# Task requirements:
Write out every item below word for word, with no changes.

(Data extracted from a collection)
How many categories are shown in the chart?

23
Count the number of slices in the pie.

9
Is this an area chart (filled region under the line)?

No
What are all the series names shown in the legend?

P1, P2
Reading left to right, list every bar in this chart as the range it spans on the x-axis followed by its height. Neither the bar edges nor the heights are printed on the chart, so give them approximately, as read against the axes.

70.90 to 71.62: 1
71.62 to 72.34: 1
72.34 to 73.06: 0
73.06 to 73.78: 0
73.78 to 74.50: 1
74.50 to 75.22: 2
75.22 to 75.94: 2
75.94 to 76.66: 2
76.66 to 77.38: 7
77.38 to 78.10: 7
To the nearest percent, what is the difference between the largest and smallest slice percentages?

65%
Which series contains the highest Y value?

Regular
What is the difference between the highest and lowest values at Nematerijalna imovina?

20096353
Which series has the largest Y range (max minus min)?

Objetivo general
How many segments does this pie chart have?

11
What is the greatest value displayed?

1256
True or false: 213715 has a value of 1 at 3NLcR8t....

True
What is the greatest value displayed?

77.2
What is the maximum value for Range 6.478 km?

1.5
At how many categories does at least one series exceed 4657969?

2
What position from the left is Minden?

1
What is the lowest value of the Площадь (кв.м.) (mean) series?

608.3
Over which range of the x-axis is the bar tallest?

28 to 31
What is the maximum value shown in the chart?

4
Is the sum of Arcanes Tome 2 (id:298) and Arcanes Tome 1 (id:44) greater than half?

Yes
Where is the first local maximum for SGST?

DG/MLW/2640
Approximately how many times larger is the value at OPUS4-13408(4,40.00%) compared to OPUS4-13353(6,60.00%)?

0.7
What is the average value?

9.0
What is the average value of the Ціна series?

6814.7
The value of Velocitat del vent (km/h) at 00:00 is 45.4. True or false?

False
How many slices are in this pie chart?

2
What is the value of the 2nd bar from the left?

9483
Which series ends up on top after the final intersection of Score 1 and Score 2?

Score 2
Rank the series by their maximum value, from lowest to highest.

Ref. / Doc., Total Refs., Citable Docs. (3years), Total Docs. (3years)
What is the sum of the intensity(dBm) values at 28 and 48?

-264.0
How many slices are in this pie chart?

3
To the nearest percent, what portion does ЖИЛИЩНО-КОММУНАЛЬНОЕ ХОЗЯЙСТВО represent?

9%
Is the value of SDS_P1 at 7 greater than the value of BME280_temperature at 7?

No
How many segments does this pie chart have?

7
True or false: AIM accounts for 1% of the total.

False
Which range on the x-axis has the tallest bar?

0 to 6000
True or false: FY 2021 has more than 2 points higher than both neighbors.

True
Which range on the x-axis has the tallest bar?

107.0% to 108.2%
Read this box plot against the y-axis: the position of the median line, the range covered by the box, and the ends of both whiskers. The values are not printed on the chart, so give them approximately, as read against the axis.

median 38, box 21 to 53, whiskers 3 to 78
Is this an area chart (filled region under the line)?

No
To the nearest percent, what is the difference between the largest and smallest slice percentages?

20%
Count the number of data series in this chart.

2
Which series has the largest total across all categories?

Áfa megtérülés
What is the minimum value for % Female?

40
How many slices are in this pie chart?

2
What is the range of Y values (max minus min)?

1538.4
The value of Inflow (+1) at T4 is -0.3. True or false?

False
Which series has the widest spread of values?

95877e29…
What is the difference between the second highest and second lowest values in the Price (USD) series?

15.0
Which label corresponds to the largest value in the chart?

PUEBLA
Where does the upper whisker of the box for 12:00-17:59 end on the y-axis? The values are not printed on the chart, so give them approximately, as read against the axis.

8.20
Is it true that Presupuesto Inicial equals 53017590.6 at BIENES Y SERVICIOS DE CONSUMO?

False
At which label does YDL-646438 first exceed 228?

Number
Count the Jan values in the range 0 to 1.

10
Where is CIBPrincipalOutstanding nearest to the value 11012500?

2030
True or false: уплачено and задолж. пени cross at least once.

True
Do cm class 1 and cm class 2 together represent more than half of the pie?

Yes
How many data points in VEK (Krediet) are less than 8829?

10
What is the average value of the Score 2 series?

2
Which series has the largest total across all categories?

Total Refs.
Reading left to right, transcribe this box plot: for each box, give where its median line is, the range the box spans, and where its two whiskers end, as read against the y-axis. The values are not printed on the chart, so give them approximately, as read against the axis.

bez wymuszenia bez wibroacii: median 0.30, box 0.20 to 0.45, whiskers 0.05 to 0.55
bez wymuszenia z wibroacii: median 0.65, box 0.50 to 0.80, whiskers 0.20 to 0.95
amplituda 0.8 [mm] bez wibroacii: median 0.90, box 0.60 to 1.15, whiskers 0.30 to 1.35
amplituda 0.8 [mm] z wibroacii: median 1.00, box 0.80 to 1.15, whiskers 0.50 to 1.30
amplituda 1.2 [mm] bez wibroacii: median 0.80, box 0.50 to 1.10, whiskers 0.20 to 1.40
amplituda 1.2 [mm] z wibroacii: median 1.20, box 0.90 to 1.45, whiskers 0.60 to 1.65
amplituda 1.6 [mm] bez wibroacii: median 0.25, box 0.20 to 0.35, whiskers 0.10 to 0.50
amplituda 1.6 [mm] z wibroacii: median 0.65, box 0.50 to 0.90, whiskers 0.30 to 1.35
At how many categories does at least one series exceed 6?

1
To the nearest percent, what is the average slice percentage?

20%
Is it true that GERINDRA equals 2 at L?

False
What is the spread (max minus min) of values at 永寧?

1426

# Response for this exercise:
How many categories are shown in the chart?

23
Count the number of slices in the pie.

9
Is this an area chart (filled region under the line)?

No
What are all the series names shown in the legend?

P1, P2
Reading left to right, list every bar in this chart as the range it spans on the x-axis followed by its height. Neither the bar edges nor the heights are printed on the chart, so give them approximately, as read against the axes.

70.90 to 71.62: 1
71.62 to 72.34: 1
72.34 to 73.06: 0
73.06 to 73.78: 0
73.78 to 74.50: 1
74.50 to 75.22: 2
75.22 to 75.94: 2
75.94 to 76.66: 2
76.66 to 77.38: 7
77.38 to 78.10: 7
To the nearest percent, what is the difference between the largest and smallest slice percentages?

65%
Which series contains the highest Y value?

Regular
What is the difference between the highest and lowest values at Nematerijalna imovina?

20096353
Which series has the largest Y range (max minus min)?

Objetivo general
How many segments does this pie chart have?

11
What is the greatest value displayed?

1256
True or false: 213715 has a value of 1 at 3NLcR8t....

True
What is the greatest value displayed?

77.2
What is the maximum value for Range 6.478 km?

1.5
At how many categories does at least one series exceed 4657969?

2
What position from the left is Minden?

1
What is the lowest value of the Площадь (кв.м.) (mean) series?

608.3
Over which range of the x-axis is the bar tallest?

28 to 31
What is the maximum value shown in the chart?

4
Is the sum of Arcanes Tome 2 (id:298) and Arcanes Tome 1 (id:44) greater than half?

Yes
Where is the first local maximum for SGST?

DG/MLW/2640
Approximately how many times larger is the value at OPUS4-13408(4,40.00%) compared to OPUS4-13353(6,60.00%)?

0.7
What is the average value?

9.0
What is the average value of the Ціна series?

6814.7
The value of Velocitat del vent (km/h) at 00:00 is 45.4. True or false?

False
How many slices are in this pie chart?

2
What is the value of the 2nd bar from the left?

9483
Which series ends up on top after the final intersection of Score 1 and Score 2?

Score 2
Rank the series by their maximum value, from lowest to highest.

Ref. / Doc., Total Refs., Citable Docs. (3years), Total Docs. (3years)
What is the sum of the intensity(dBm) values at 28 and 48?

-264.0
How many slices are in this pie chart?

3
To the nearest percent, what portion does ЖИЛИЩНО-КОММУНАЛЬНОЕ ХОЗЯЙСТВО represent?

9%
Is the value of SDS_P1 at 7 greater than the value of BME280_temperature at 7?

No
How many segments does this pie chart have?

7
True or false: AIM accounts for 1% of the total.

False
Which range on the x-axis has the tallest bar?

0 to 6000
True or false: FY 2021 has more than 2 points higher than both neighbors.

True
Which range on the x-axis has the tallest bar?

107.0% to 108.2%
Read this box plot against the y-axis: the position of the median line, the range covered by the box, and the ends of both whiskers. The values are not printed on the chart, so give them approximately, as read against the axis.

median 38, box 21 to 53, whiskers 3 to 78
Is this an area chart (filled region under the line)?

No
To the nearest percent, what is the difference between the largest and smallest slice percentages?

20%
Count the number of data series in this chart.

2
Which series has the largest total across all categories?

Áfa megtérülés
What is the minimum value for % Female?

40
How many slices are in this pie chart?

2
What is the range of Y values (max minus min)?

1538.4
The value of Inflow (+1) at T4 is -0.3. True or false?

False
Which series has the widest spread of values?

95877e29…
What is the difference between the second highest and second lowest values in the Price (USD) series?

15.0
Which label corresponds to the largest value in the chart?

PUEBLA
Where does the upper whisker of the box for 12:00-17:59 end on the y-axis? The values are not printed on the chart, so give them approximately, as read against the axis.

8.20
Is it true that Presupuesto Inicial equals 53017590.6 at BIENES Y SERVICIOS DE CONSUMO?

False
At which label does YDL-646438 first exceed 228?

Number
Count the Jan values in the range 0 to 1.

10
Where is CIBPrincipalOutstanding nearest to the value 11012500?

2030
True or false: уплачено and задолж. пени cross at least once.

True
Do cm class 1 and cm class 2 together represent more than half of the pie?

Yes
How many data points in VEK (Krediet) are less than 8829?

10
What is the average value of the Score 2 series?

2
Which series has the largest total across all categories?

Total Refs.
Reading left to right, transcribe this box plot: for each box, give where its median line is, the range the box spans, and where its two whiskers end, as read against the y-axis. The values are not printed on the chart, so give them approximately, as read against the axis.

bez wymuszenia bez wibroacii: median 0.30, box 0.20 to 0.45, whiskers 0.05 to 0.55
bez wymuszenia z wibroacii: median 0.65, box 0.50 to 0.80, whiskers 0.20 to 0.95
amplituda 0.8 [mm] bez wibroacii: median 0.90, box 0.60 to 1.15, whiskers 0.30 to 1.35
amplituda 0.8 [mm] z wibroacii: median 1.00, box 0.80 to 1.15, whiskers 0.50 to 1.30
amplituda 1.2 [mm] bez wibroacii: median 0.80, box 0.50 to 1.10, whiskers 0.20 to 1.40
amplituda 1.2 [mm] z wibroacii: median 1.20, box 0.90 to 1.45, whiskers 0.60 to 1.65
amplituda 1.6 [mm] bez wibroacii: median 0.25, box 0.20 to 0.35, whiskers 0.10 to 0.50
amplituda 1.6 [mm] z wibroacii: median 0.65, box 0.50 to 0.90, whiskers 0.30 to 1.35
At how many categories does at least one series exceed 6?

1
To the nearest percent, what is the average slice percentage?

20%
Is it true that GERINDRA equals 2 at L?

False
What is the spread (max minus min) of values at 永寧?

1426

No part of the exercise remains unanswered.